Hacker News new | ask | show | jobs
by rayiner 4637 days ago
The thread test is janky. Most multithreaded allocators optimize for the (common) case that objects are freed by the same thread that creates them. When objects are freed by different threads than the ones that allocated them, typically some sort of slow-path is invoked.

Older allocators with per-thread caches used to behave very badly with cross-thread frees, accumulating tons of freed objects in threads that didn't necessarily allocate a lot of objects. Tcmalloc uses a garbage collection process to move those objects back to the central free list.

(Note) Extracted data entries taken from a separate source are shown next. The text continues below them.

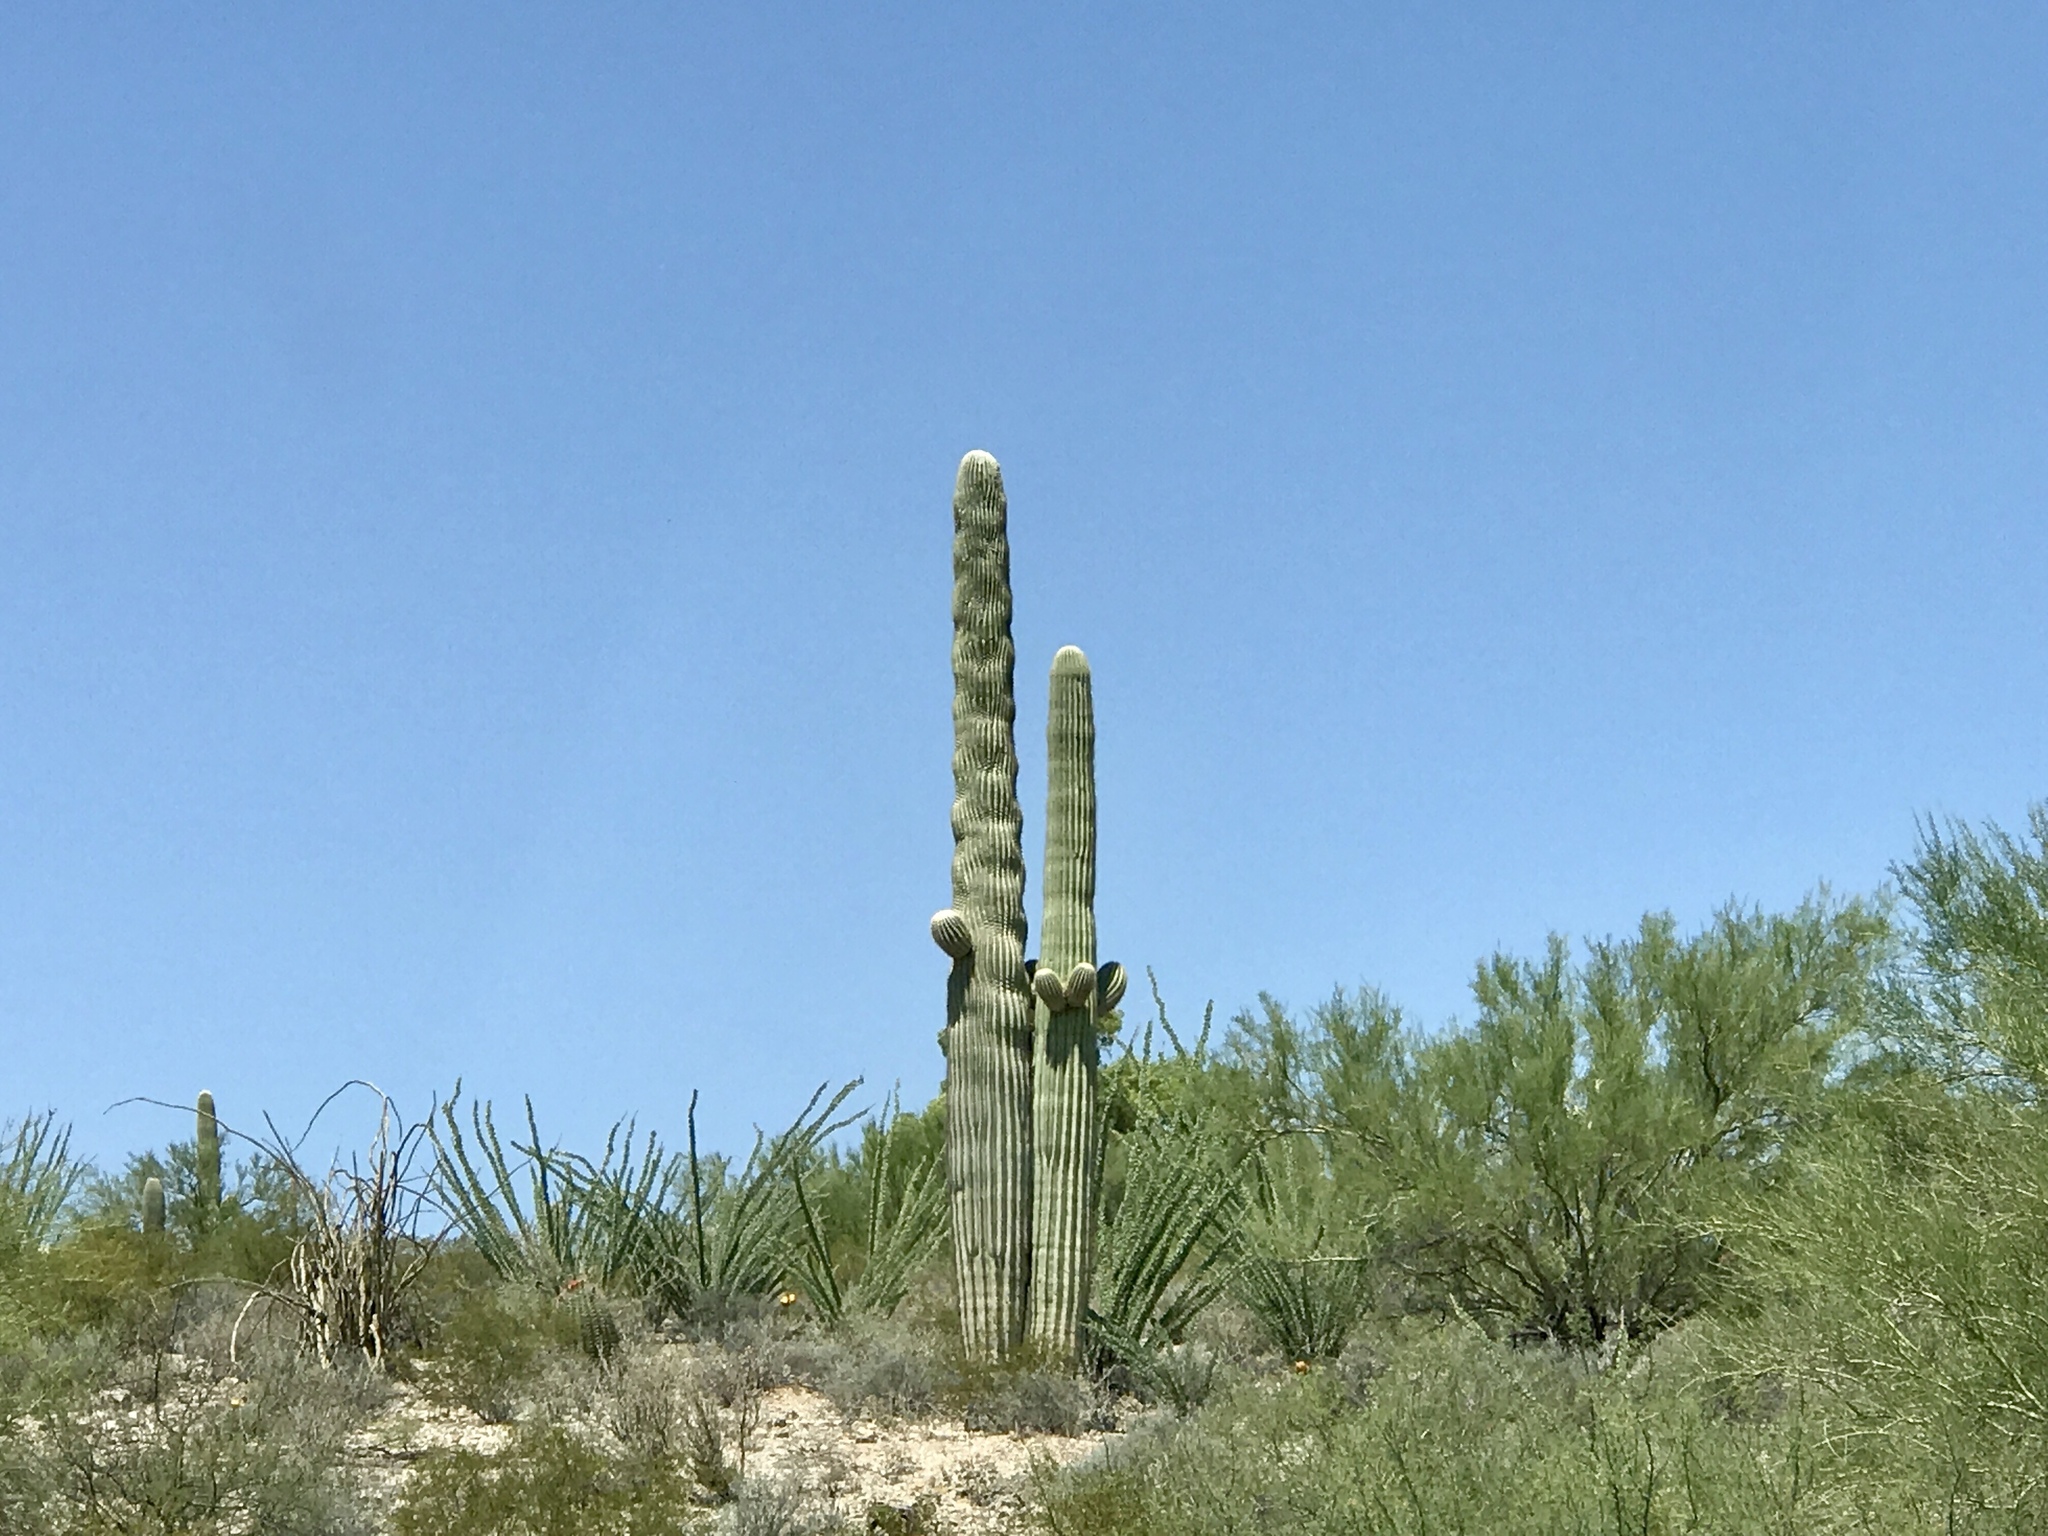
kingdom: Plantae
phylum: Tracheophyta
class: Magnoliopsida
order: Caryophyllales
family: Cactaceae
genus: Carnegiea
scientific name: Carnegiea gigantea
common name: Saguaro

The test in the article, where one thread does all the allocations and another does all the frees, basically subverts the thread-caching in tcmalloc, and just tests how quickly the garbage collection process can move freed objects from the free()-thread's cache back to the central heap where they can be reused by the malloc()-thread.

1 comments

I admit that test stress some corner cases (at least some cases that the allocator designer consider as corner cases). That said, malloc has no choice but supporting that use case.

A use case for such pattern is a message-posting with workers: you queue some messages that are later unqueued and processed by a different thread. This is an increasingly common pattern in modern programs. In that pattern the message is allocated in one thread (let say the main one) and processed then deallocated by another thread.

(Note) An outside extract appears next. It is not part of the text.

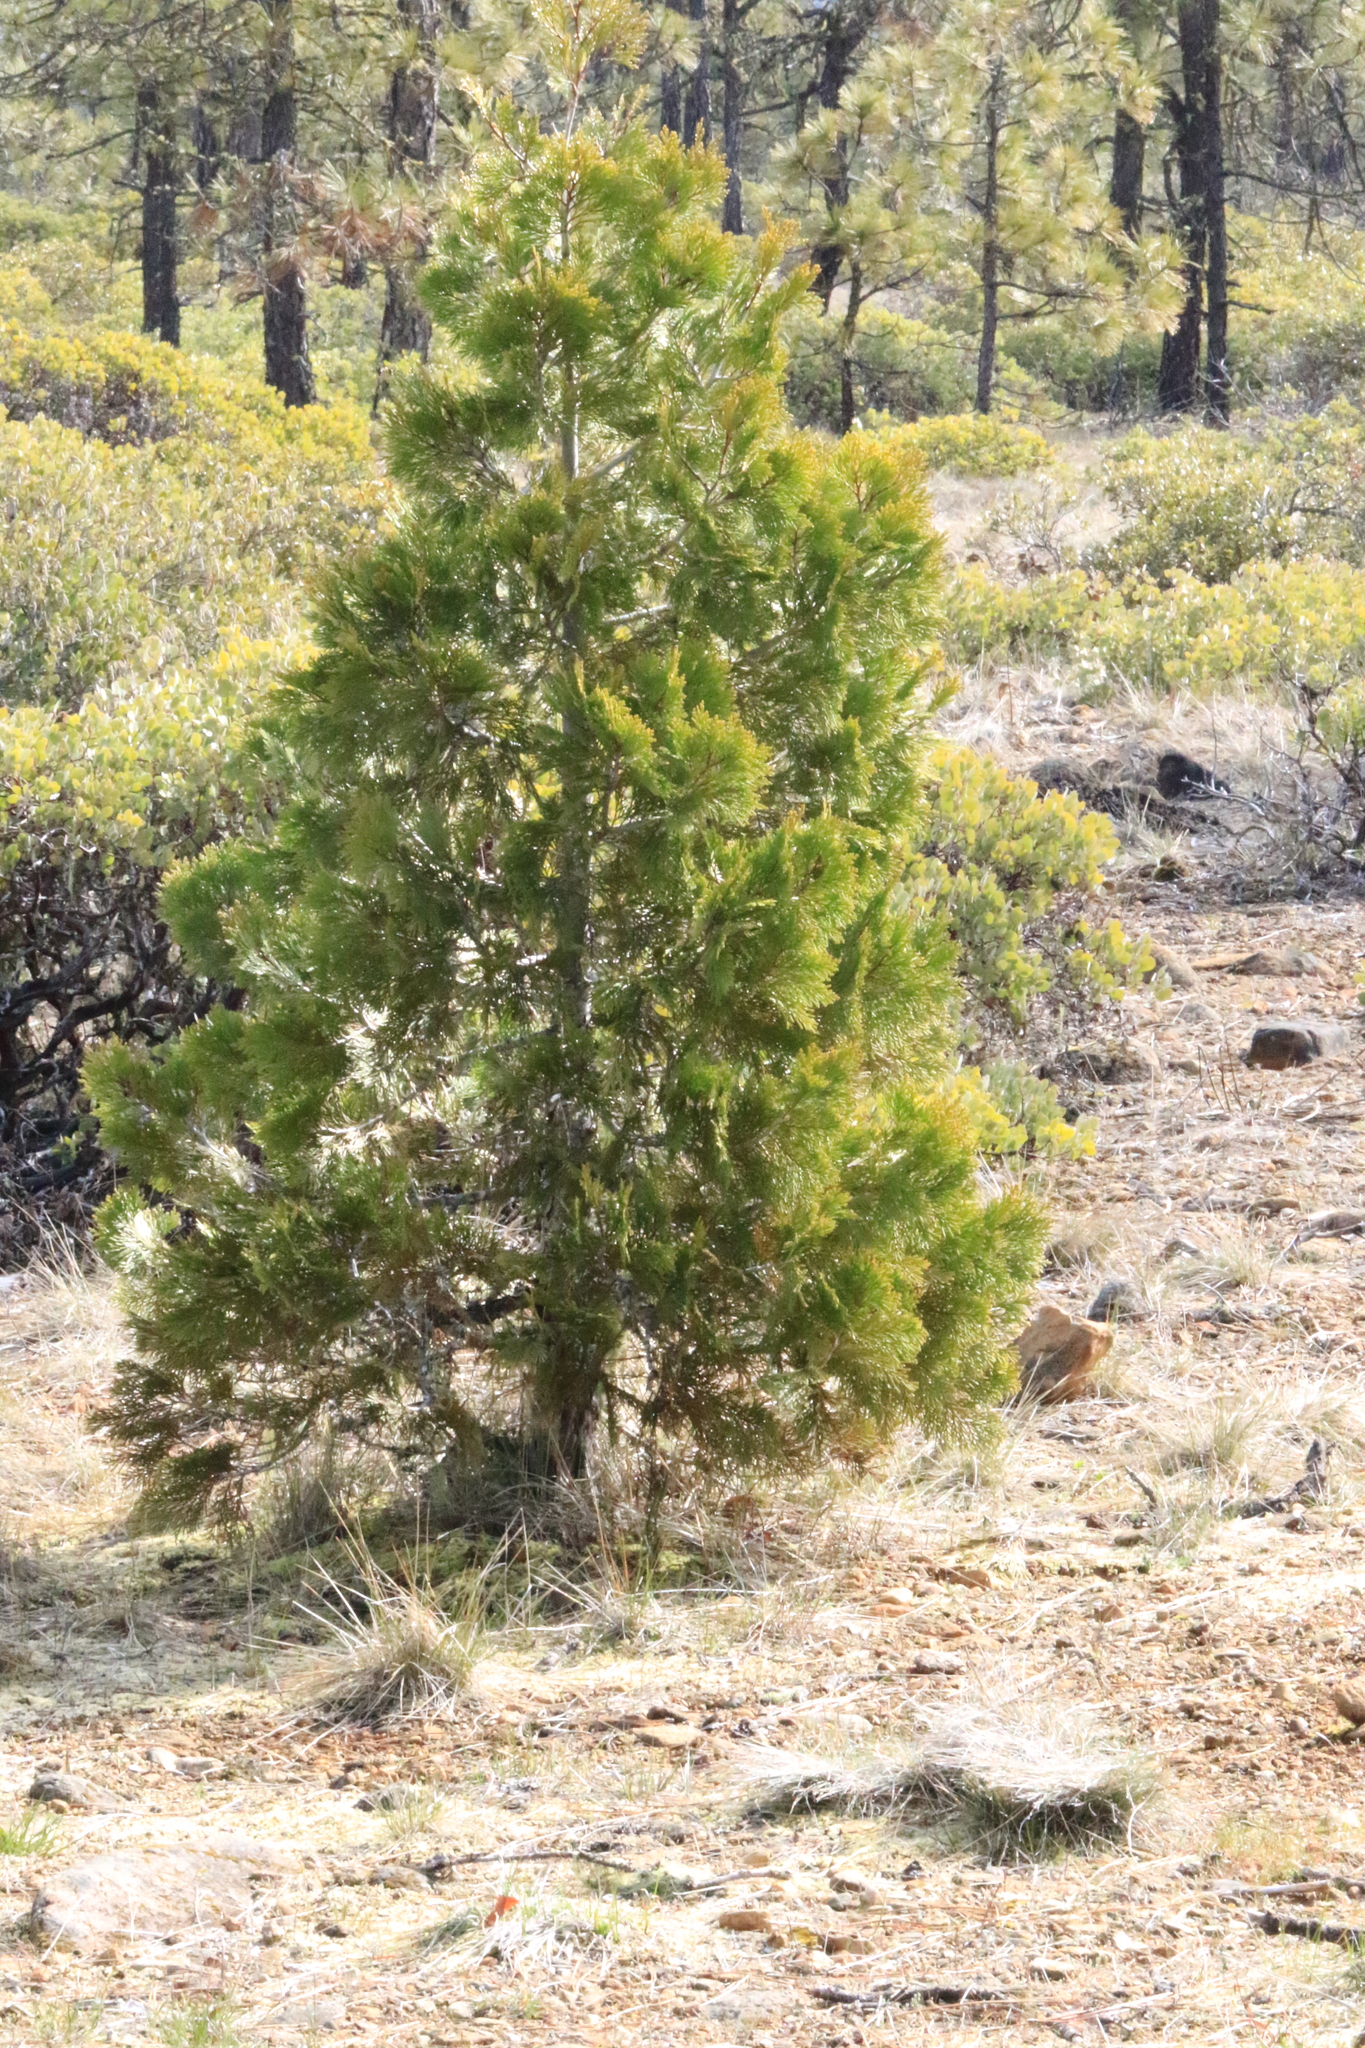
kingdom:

If your implementation of message allocation is malloc-based, then you will stress the exact same code paths the benchmark is stressing.

You're not wrong that malloc-based message passing causes that load on malloc, but if performance of the message-passing code is important, you'd want to use a ring buffer anyway - cross-CPU or not, malloc is pretty slow.
Clearly, we go back to the initial statement: for specific use cases, we need specific allocators.